I dischi dal vivo più recenti del cantautore di Buffalo sono l’eccellente Live From The Streets Of New York del 2008 e l’autoprodotto Hard Times In The UK del 2010. Dopo più di 10 anni è il turno di un nuovo live registrato al Daryl’s House Club di Pawling, NY che non ha brani in comune con il primo citato e solo due con il secondo. Una scelta intelligente, che privilegia gli album in studio pubblicati successivamente, con l’eccezione di un paio di tracce ripescate dallo scorso millennio. Come qualità di scrittura il disco del 2008 è superiore e anche la band sembra avere qualcosina in più, ma Willie rimane un cantante vivo ed entusiasta, una persona positiva che trascina il pubblico con la sua carica punk-rock mischiata alla penna cantautorale.
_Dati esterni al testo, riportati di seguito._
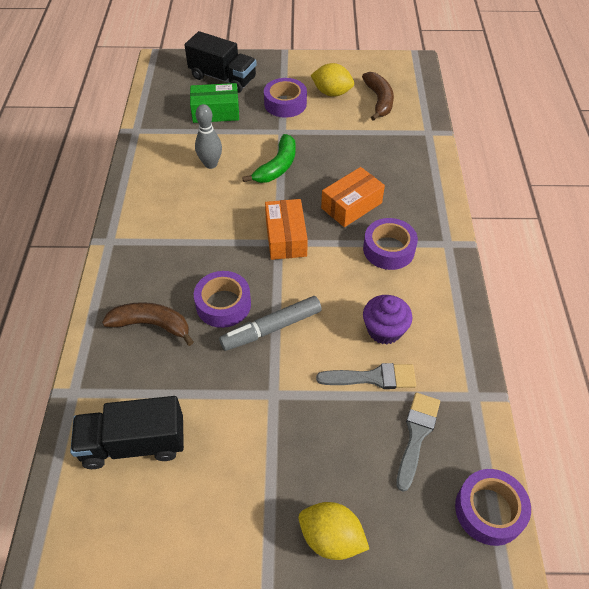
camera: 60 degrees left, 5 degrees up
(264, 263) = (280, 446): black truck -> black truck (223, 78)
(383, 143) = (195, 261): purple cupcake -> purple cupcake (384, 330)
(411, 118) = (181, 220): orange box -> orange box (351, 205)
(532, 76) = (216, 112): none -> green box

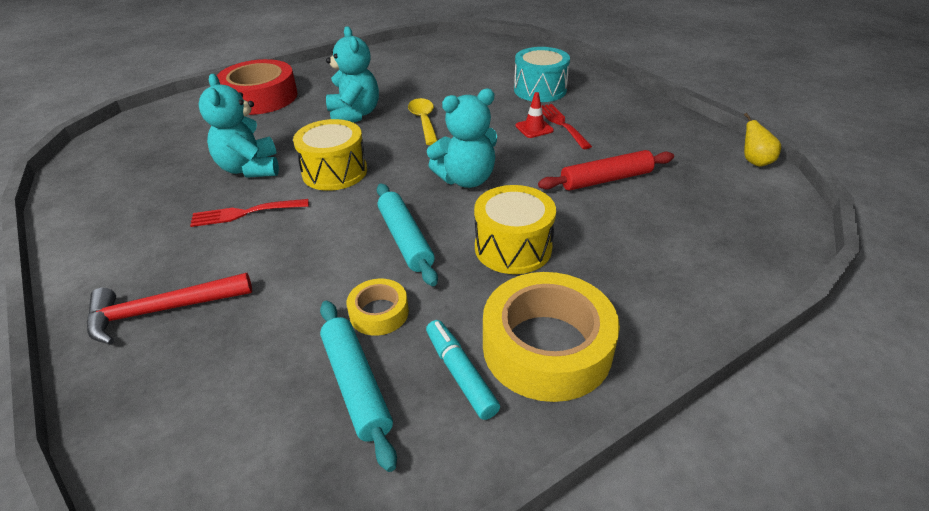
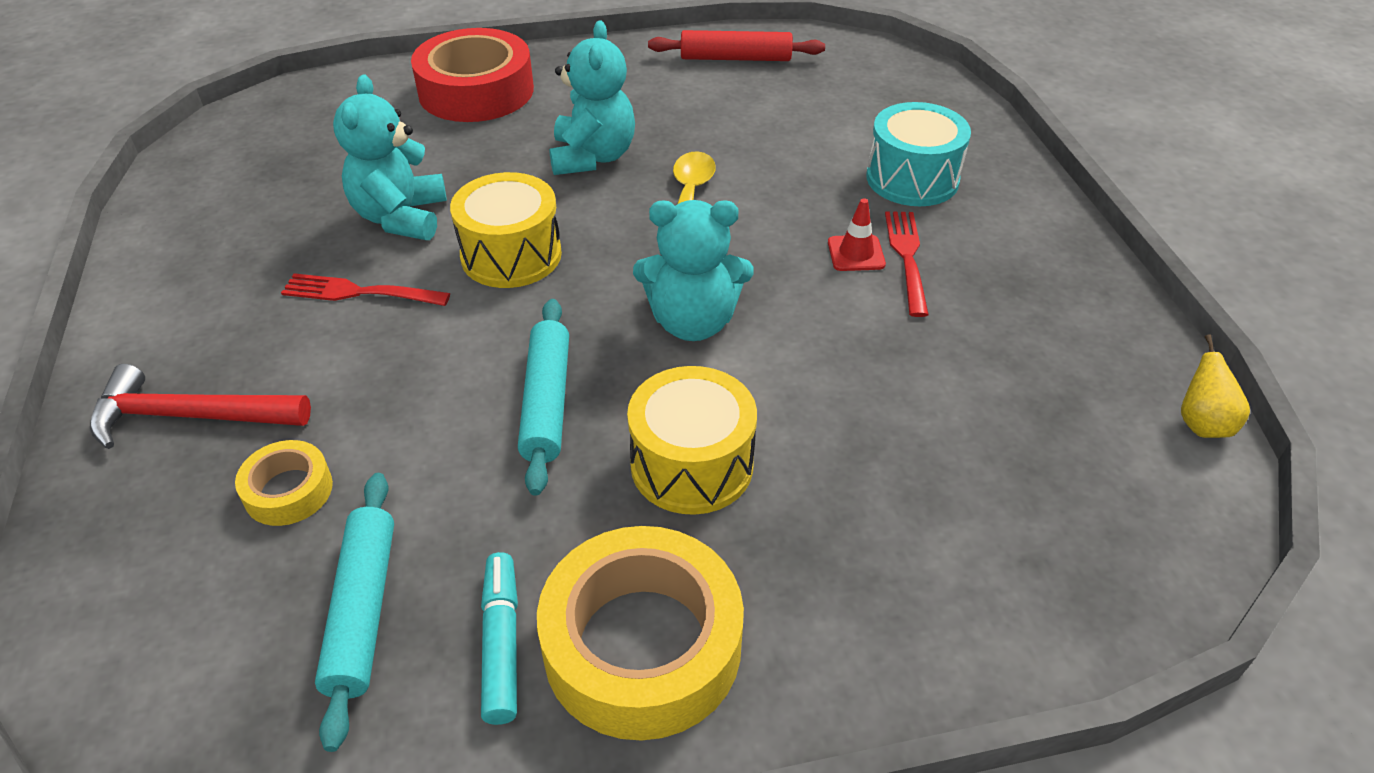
camera: 20 degrees right, 5 degrees up
(379, 313) = (448, 511): yellow tape -> yellow tape (288, 491)
(606, 179) = (913, 385): red rolling pin -> red rolling pin (735, 58)

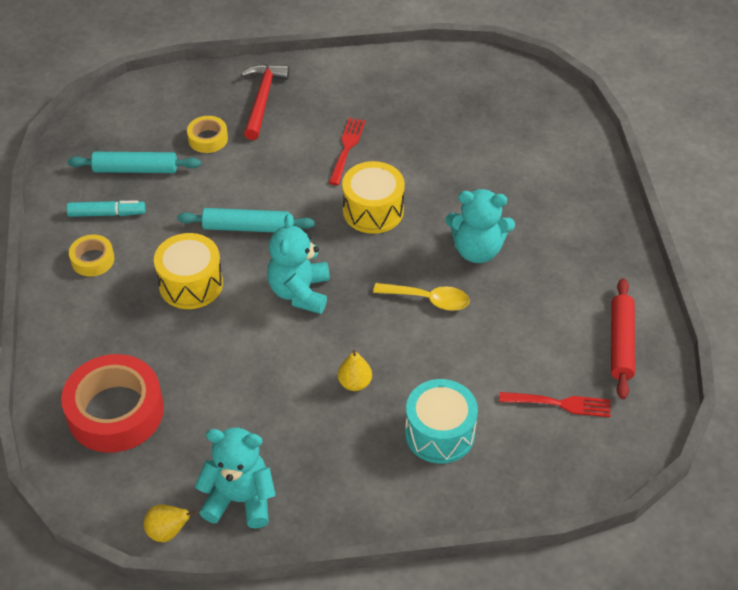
camera: 95 degrees right, 5 degrees up
(401, 217) = (415, 160): turquoise teddy bear -> turquoise teddy bear (240, 499)
(476, 91) = (566, 187): red tape -> red tape (115, 411)
(642, 645) = (92, 260): yellow tape -> yellow tape, size x0.49
(856, 253) = (354, 383): red traffic cone -> yellow pear
(907, 258) = (346, 411): red fork -> red fork (559, 404)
La carriera di Nile è stata molto particolare e poco fortunata nei primi anni: dopo l’omonimo brillante esordio dell’80 e il seguente Golden Dawn, pubblicati dalla Arista mentre frequentava assiduamente il CBGB a New York apprezzando Patti Smith, Television e Ramones, sembrava uno degli astri nascenti del cantautorato folk-rock, invece problemi legali con la casa discografica lo hanno bloccato per un decennio. E’ tornato nel ’91 con Places I Have Never Been per la Columbia, ma anche questo contratto è sfumato rapidamente e ha ripreso a pubblicare dal ‘99, questa volta con regolarità e in modo indipendente, con Beautiful Wreck Of The World, riconquistando una posizione di rispetto almeno per un pubblico di nicchia che ha continuato a seguirlo con passione, ricambiata dall’artista che nel nuovo millennio ha inciso una decina di dischi in studio, alcuni ottimi come Streets Of New York, The Innocent Ones e American Ride.
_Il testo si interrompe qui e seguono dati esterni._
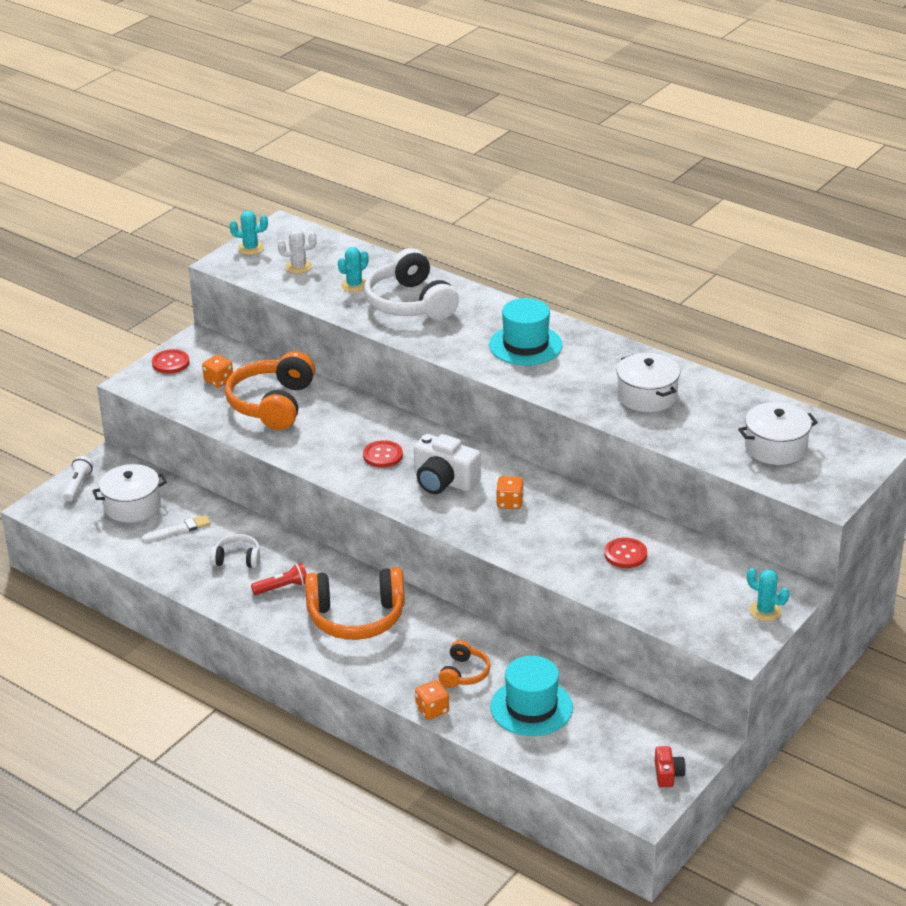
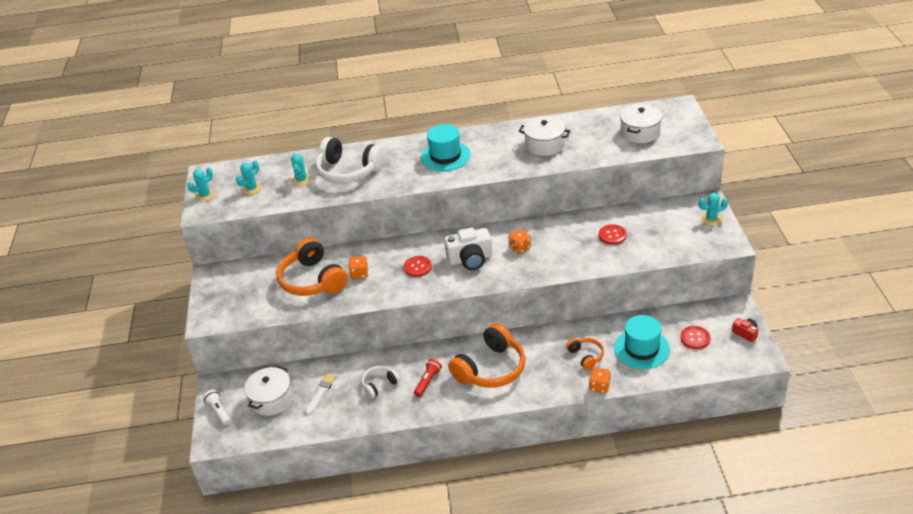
camera: 40 degrees left, 5 degrees up
(170, 363) = (213, 296): red button -> red button (695, 338)
(218, 381) = (260, 288): orange dice -> orange dice (359, 274)
(298, 267) = (252, 189): white cactus -> turquoise cactus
L’attuale formazione del suo quartetto comprende il fedelissimo bassista Johnny Pisano, il chitarrista Jimi K. Bones e il batterista Jon Weber. L’epica Places I Have Never Been apre la serata, seguita da una bruciante This Is Our Time dove si sente l’influenza punk, dall’intenso rock di Black Magic And White Lies dal terzo album e dalla cadenzata Earth Blues sul cambiamento climatico. Il mid-tempo Lost And Lonely World è il primo di tre brani tratti da New York At Night del 2020; gli altri due sono la punkeggiante title track e la trascinante Run Free, posta quasi in chiusura. A metà disco Willie piazza l’unica ballata pianistica, la commovente Shoulders da Golden Dawn in cui spiccano la sua solida voce e la chitarra solista di Bones. Tra gli altri brani segnalerei la recente Wake Up America, singolo del 2022 (con ospite Steve Earle), un accorato invito a risvegliarsi, a votare e a trattarsi con rispetto e due inni rock che non mancano mai nei suoi spettacoli: House Of A Thousand Guitar e la travolgente One Guitar che chiude un concerto che conferma la forza e la caparbietà di questo artista che all’anagrafe segna 76 primavere, ma sul palco ne dimostra parecchie in meno.